Didn't you just post this? Interesting how some of the links are now down. How I despise Leviathan and His minions. Jesus Christ is the righteous judge and He WILL judge all things and grant justice to the oppressed.

CR106 said...

Unless someone can convince me otherwise, Christians don't have permission from God to execute vengeful justice on the people who have committed crimes against us or our loved ones. The Bible is very clear: "Vengeance is mine, I will repay, declares the Lord..." Paul writes this under the inspiration of the Holy Spirit in Romans 12:19, referencing Deuteronomy 32:35.

Defense in the heat of the moment is one thing, but revenge after the fact is forbidden.

willb said...

I grew up watching Westerns on TV.
Westerns are about self reliance.
The generation that grew up watching these shows questioned
all authority and rose in defiance to the Vietnam war.
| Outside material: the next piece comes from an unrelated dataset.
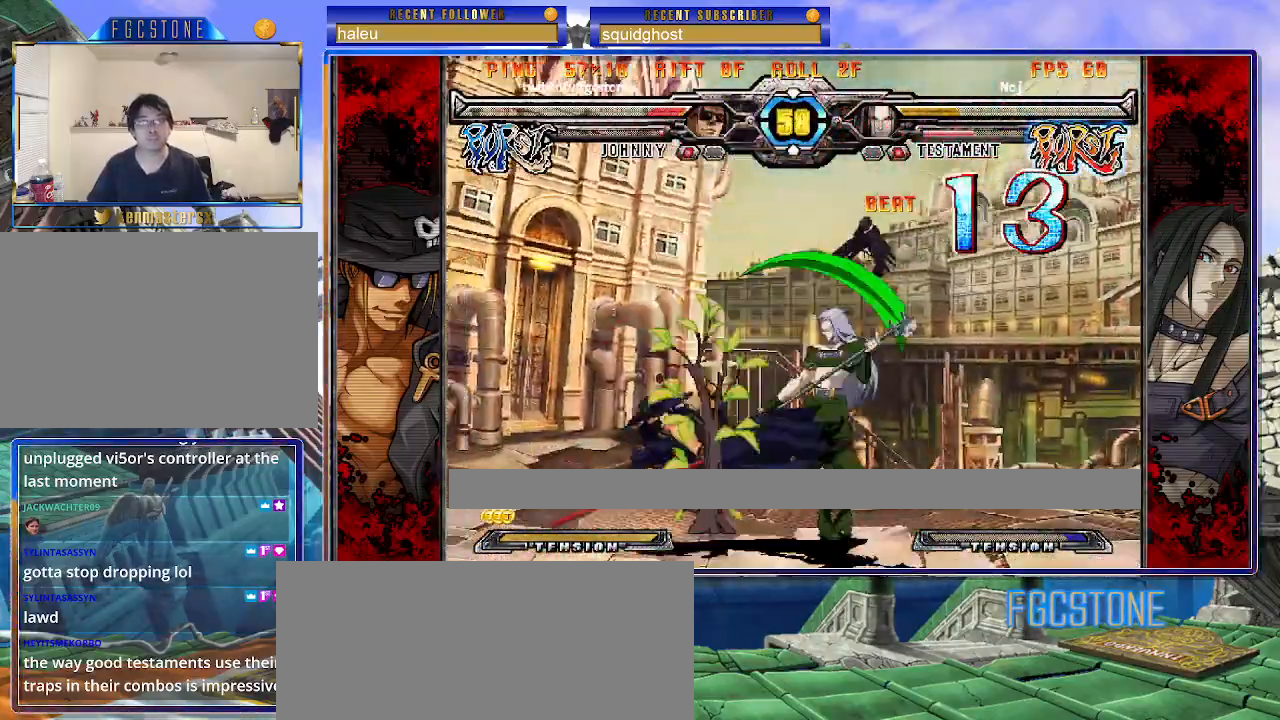
{"buttons": ["S"], "left_stick": "center", "events": [[33, "K", "up"], [83, "K", "down"], [117, "S", "up"], [167, "S", "down"], [200, "K", "up"], [233, "K", "down"], [350, "K", "up"], [400, "K", "down"], [450, "S", "up"], [483, "K", "up"], [483, "S", "down"], [483, "left_stick", "center"]]}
Westerns were then replaced with Cop shows.
Cop shows are about submission.
The generation that grew up watching these shows believes that
might makes right, does not question authority and accepts the
the U.S. as the policeman of the world.

Cop shows have been replaced with zombie shows and video games.
Zombie shows are about the mass slaughter of people.
Video games are about the mass slaughter of people.
The generation that has been raised watching these shows and playing
these games believes the ends justify the means and do not bat an eye
when a drone bombs a wedding party of hundreds.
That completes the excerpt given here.